Hepatocellular Carcinoma
Conditions
Keywords
Hepatocellular Carcinoma, TACE
Brief summary
This is an observational, multicenter, single arm, prospective study to evaluate safety and tolerability of selective and ultraselective drug eluting beads transcatheter intraarterial chemoembolization (DEB-TACE) with up to 3 ml of well calibrated 100 µ microspheres and up to 150 mg of doxorubicin, for the treatment of non resectable hepatocellular carcinoma (HCC). The hypothesis is that 100 µ beads penetrate deeper into the tumor than those eluting beads with larger volumes without increasing the risk and complications of DEB-TACE.

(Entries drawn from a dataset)
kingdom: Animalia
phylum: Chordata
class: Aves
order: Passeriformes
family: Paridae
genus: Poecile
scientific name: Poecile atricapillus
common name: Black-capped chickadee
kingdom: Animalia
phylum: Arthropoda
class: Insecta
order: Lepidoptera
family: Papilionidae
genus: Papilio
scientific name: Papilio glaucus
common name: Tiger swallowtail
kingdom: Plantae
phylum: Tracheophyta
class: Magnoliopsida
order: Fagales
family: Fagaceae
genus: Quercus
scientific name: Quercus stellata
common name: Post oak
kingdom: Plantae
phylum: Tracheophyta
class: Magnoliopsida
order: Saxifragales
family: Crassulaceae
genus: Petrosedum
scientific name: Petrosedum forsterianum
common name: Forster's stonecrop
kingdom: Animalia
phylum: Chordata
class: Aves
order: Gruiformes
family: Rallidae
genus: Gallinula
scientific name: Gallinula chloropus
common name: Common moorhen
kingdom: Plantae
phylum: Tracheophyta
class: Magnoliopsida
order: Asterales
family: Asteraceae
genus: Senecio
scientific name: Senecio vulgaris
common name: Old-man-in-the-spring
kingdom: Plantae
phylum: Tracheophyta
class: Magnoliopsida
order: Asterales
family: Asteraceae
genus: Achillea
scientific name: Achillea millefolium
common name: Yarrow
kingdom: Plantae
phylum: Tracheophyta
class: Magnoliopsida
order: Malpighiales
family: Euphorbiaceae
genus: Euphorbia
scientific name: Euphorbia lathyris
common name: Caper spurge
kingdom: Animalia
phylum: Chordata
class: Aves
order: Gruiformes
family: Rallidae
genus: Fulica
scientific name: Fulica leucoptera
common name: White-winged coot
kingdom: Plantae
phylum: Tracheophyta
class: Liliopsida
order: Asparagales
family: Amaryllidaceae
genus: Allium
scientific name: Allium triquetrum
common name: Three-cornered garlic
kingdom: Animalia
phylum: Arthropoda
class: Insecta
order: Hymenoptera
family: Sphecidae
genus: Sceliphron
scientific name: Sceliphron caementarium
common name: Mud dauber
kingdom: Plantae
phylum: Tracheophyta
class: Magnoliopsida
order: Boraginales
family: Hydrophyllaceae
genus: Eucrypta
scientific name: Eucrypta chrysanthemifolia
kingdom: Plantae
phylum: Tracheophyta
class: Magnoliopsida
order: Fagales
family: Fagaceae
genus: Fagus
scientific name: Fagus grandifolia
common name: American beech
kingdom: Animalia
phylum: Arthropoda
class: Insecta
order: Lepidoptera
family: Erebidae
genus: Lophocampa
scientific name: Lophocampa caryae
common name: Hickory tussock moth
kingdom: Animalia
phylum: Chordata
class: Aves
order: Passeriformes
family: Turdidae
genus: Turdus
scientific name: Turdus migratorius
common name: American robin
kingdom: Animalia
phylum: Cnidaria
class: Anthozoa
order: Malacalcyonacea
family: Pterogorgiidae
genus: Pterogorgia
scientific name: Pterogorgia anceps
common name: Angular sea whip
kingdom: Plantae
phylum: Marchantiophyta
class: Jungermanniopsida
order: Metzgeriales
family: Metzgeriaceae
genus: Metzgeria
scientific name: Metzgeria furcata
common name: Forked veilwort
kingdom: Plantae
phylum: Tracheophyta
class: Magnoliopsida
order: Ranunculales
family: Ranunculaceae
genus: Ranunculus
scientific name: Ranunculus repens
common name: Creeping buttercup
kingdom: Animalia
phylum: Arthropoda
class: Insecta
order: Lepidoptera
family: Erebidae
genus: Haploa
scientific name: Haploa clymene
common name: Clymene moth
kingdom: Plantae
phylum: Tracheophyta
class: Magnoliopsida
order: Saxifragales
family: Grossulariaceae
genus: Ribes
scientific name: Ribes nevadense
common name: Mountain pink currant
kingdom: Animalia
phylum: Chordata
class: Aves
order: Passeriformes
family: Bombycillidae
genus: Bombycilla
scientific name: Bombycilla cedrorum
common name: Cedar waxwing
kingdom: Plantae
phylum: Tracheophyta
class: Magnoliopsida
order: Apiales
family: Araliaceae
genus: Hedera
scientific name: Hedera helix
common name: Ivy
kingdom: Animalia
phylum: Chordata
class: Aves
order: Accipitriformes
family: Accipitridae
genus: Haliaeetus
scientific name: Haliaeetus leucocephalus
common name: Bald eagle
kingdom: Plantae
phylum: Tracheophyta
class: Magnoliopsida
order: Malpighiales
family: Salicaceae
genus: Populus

[Questions on the material]
(A) Decide whether each statement agrees with the study summary, answering yes or no and quoting the words from the summary that settle it: (i) the study gives every patient the same treatment rather than comparing groups; (ii) patients receive no more than 150 mg of doxorubicin; (iii) the treatment is meant for hepatocellular carcinoma that can be surgically removed.
(B) According to the study summary, what size are the microspheres used in the DEB-TACE procedure?
(C) Rewrite the paragraph of the study summary that begins "This is an observational" as a short list, keeping its main facts.
The entries are separate material with no connection to the study summary.

[Outputs by task]
(A)
(i) Yes: "single arm."
(ii) Yes: "up to 150 mg of doxorubicin."
(iii) No: "for the treatment of non resectable hepatocellular carcinoma (HCC)."

(B) They are well calibrated 100 µ microspheres.

(C)
- Design: observational, multicenter, single arm, prospective study.
- Purpose: evaluate the safety and tolerability of selective and ultraselective drug eluting beads transcatheter intraarterial chemoembolization (DEB-TACE).
- Treatment: up to 3 ml of well calibrated 100 µ microspheres and up to 150 mg of doxorubicin.
- Condition treated: non resectable hepatocellular carcinoma (HCC).
- Hypothesis: 100 µ beads penetrate deeper into the tumor than eluting beads with larger volumes, without increasing the risk and complications of DEB-TACE.